▶ **BRIEF**:
Copy out every line of the rows below word for word, but leave out the pictures.

▶ **PROVIDED RECORDS**:

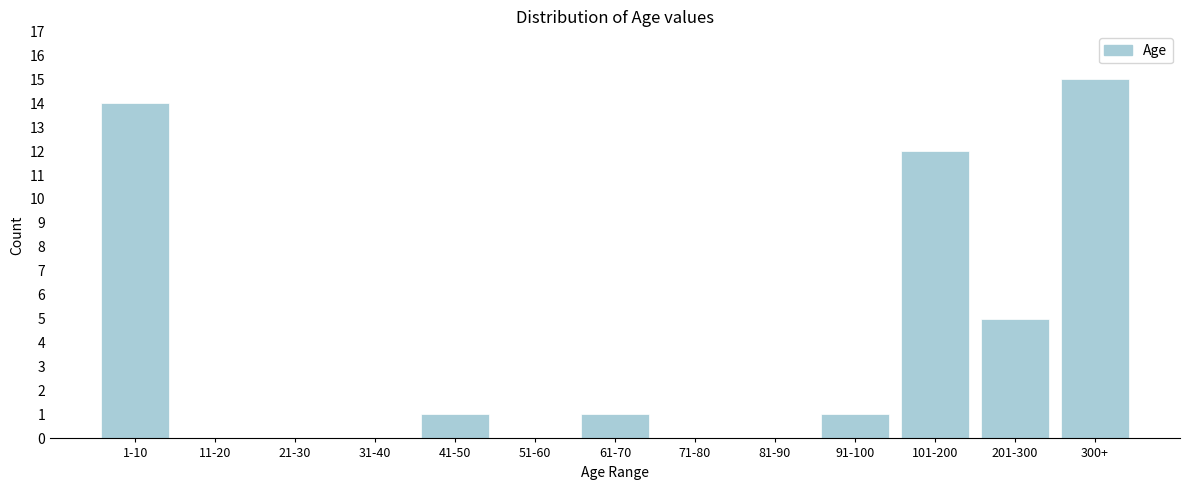

Reading left to right, extract all data points from this chart.

1-10=14	11-20=0	21-30=0	31-40=0	41-50=1	51-60=0	61-70=1	71-80=0	81-90=0	91-100=1	101-200=12	201-300=5	300+=15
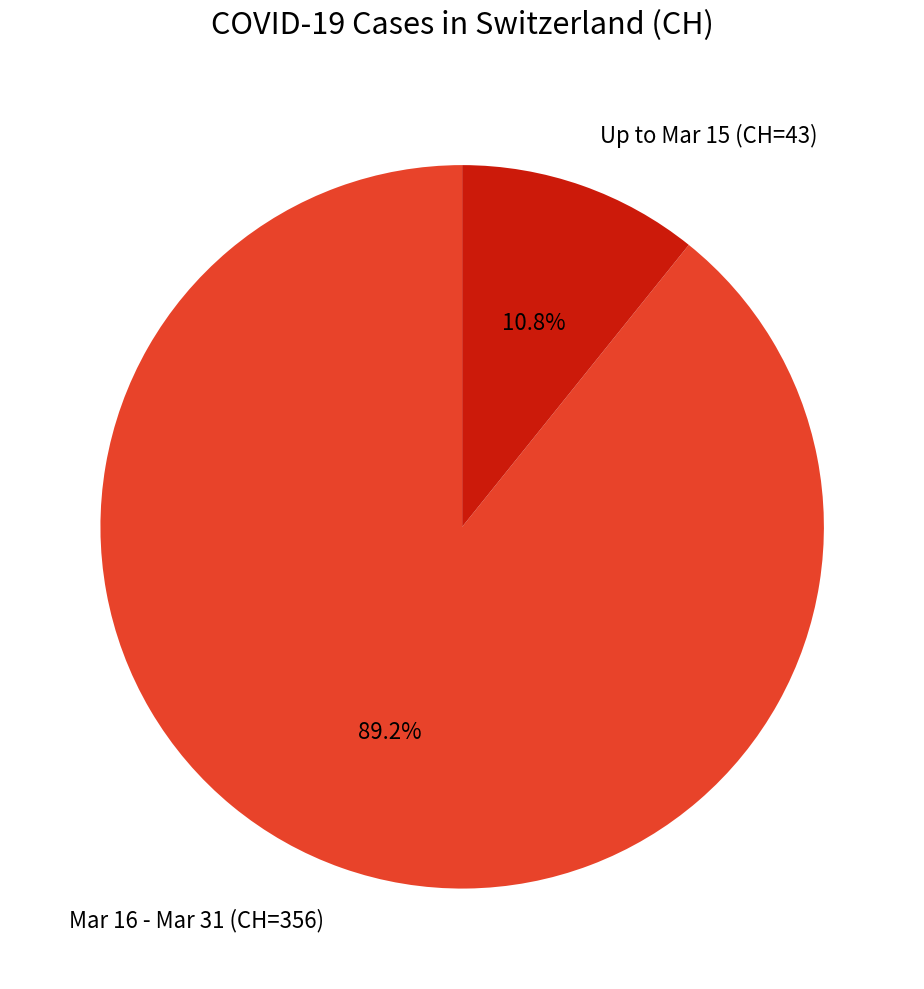

Combined, do Mar 16 - Mar 31 (CH=356) and Up to Mar 15 (CH=43) account for over 50%?

Yes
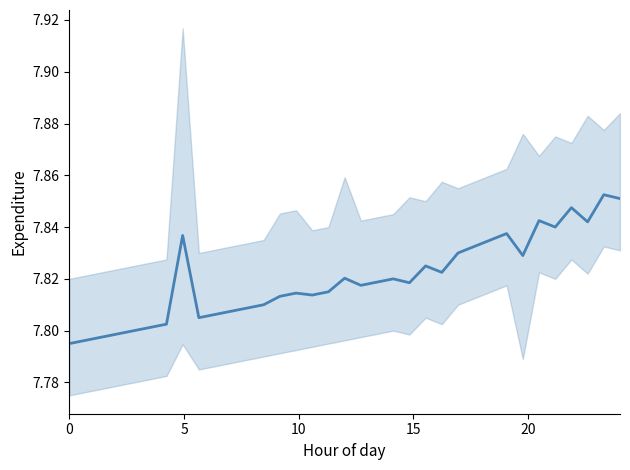

What is the maximum value shown in the chart?

7.9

▶ **ANSWER TO THE PROBLEM**:
Reading left to right, extract all data points from this chart.

1-10=14	11-20=0	21-30=0	31-40=0	41-50=1	51-60=0	61-70=1	71-80=0	81-90=0	91-100=1	101-200=12	201-300=5	300+=15

Combined, do Mar 16 - Mar 31 (CH=356) and Up to Mar 15 (CH=43) account for over 50%?

Yes

What is the maximum value shown in the chart?

7.9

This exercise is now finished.